Wisdom. Who has it these days? The guy in the White House? Don't make me laugh.
How can we arrive at wisdom? First, realize that "information" is just that -- a bit of truth that comes into your head. "Professor Moriarty was born in 1834."
From there, you (hopefully) progress to knowledge, which requires you to integrate all those bits of information into some sort of whole.
Wisdom, at least in part, comes from testing your knowledge against your actual experience of reality, and from trying to understand human nature.
You may suspect that I have gone off-track, but these are major themes in this extremely important book.
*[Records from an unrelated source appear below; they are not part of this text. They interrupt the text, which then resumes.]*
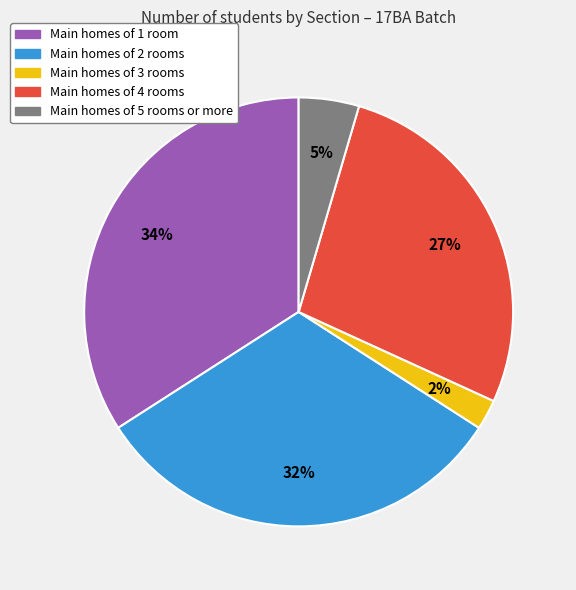

Does any single category account for the majority?

No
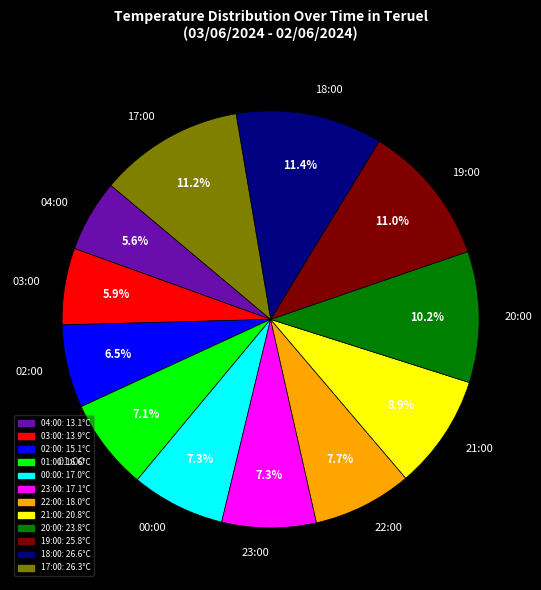

Which has a higher value, 01:00 or 20:00?

20:00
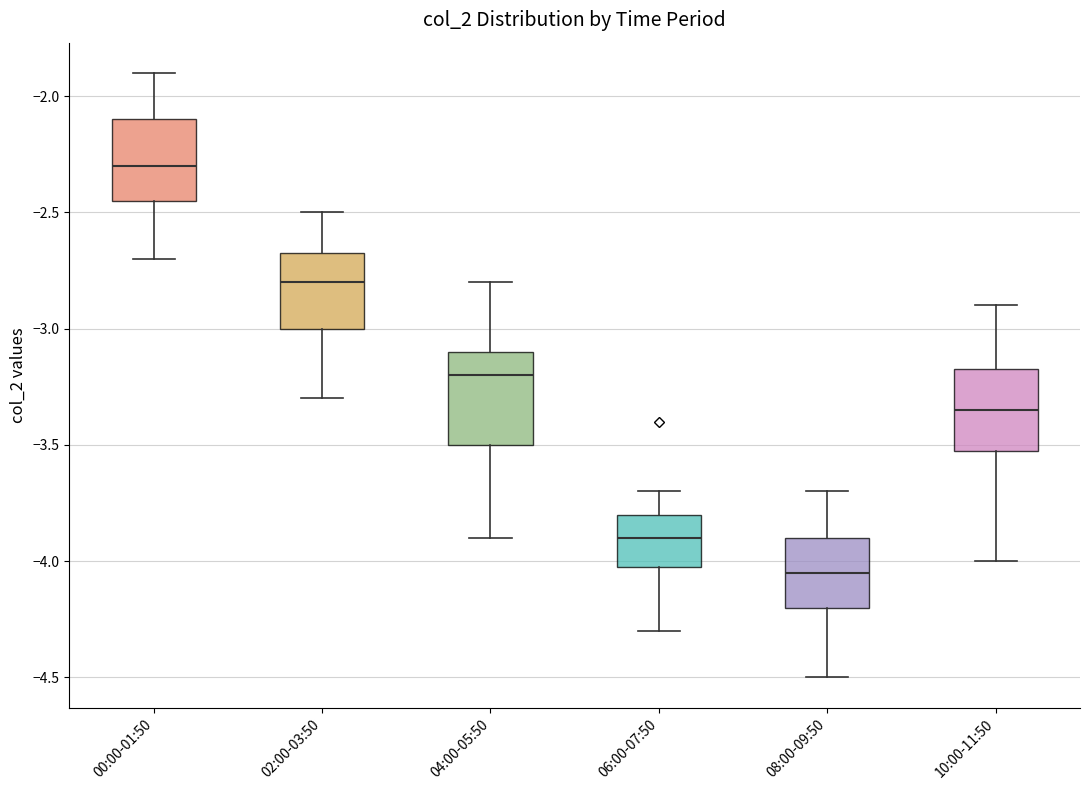

Reading left to right, read every box against the y-axis: the position of its median line, the range the box covers, and the ends of its whiskers. The values are not printed on the chart, so give them approximately, as read against the axis.

00:00-01:50: median -2.30, box -2.45 to -2.10, whiskers -2.70 to -1.90
02:00-03:50: median -2.80, box -3.00 to -2.65, whiskers -3.30 to -2.50
04:00-05:50: median -3.20, box -3.50 to -3.10, whiskers -3.90 to -2.80
06:00-07:50: median -3.90, box -4.00 to -3.80, whiskers -4.30 to -3.70
08:00-09:50: median -4.05, box -4.20 to -3.90, whiskers -4.50 to -3.70
10:00-11:50: median -3.35, box -3.50 to -3.15, whiskers -4.00 to -2.90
For example, wisdom may be here. Thomas Jefferson, then President, was walking to church one Sunday and met an old friend.
(from memory)
Friend: What, Mr. Jefferson? Going to church? When you don't believe any of it?!
Jefferson: There has never been any country which had a government without religion. Such a thing is not possible. Since Christianity is the best religion known to mankind, I support it. The Chief Magistrate must set a good example, after all. Good day, sir.
I hope this gives you a good idea of the enormous attack on the lefties opened by this book. After all, it is one thing to be the Village Idiot (a la Dawkins), and it is another thing entirely to wonder what happens to a culture when it abandons its religion. Without shared stories, legends and myths, the culture collapses.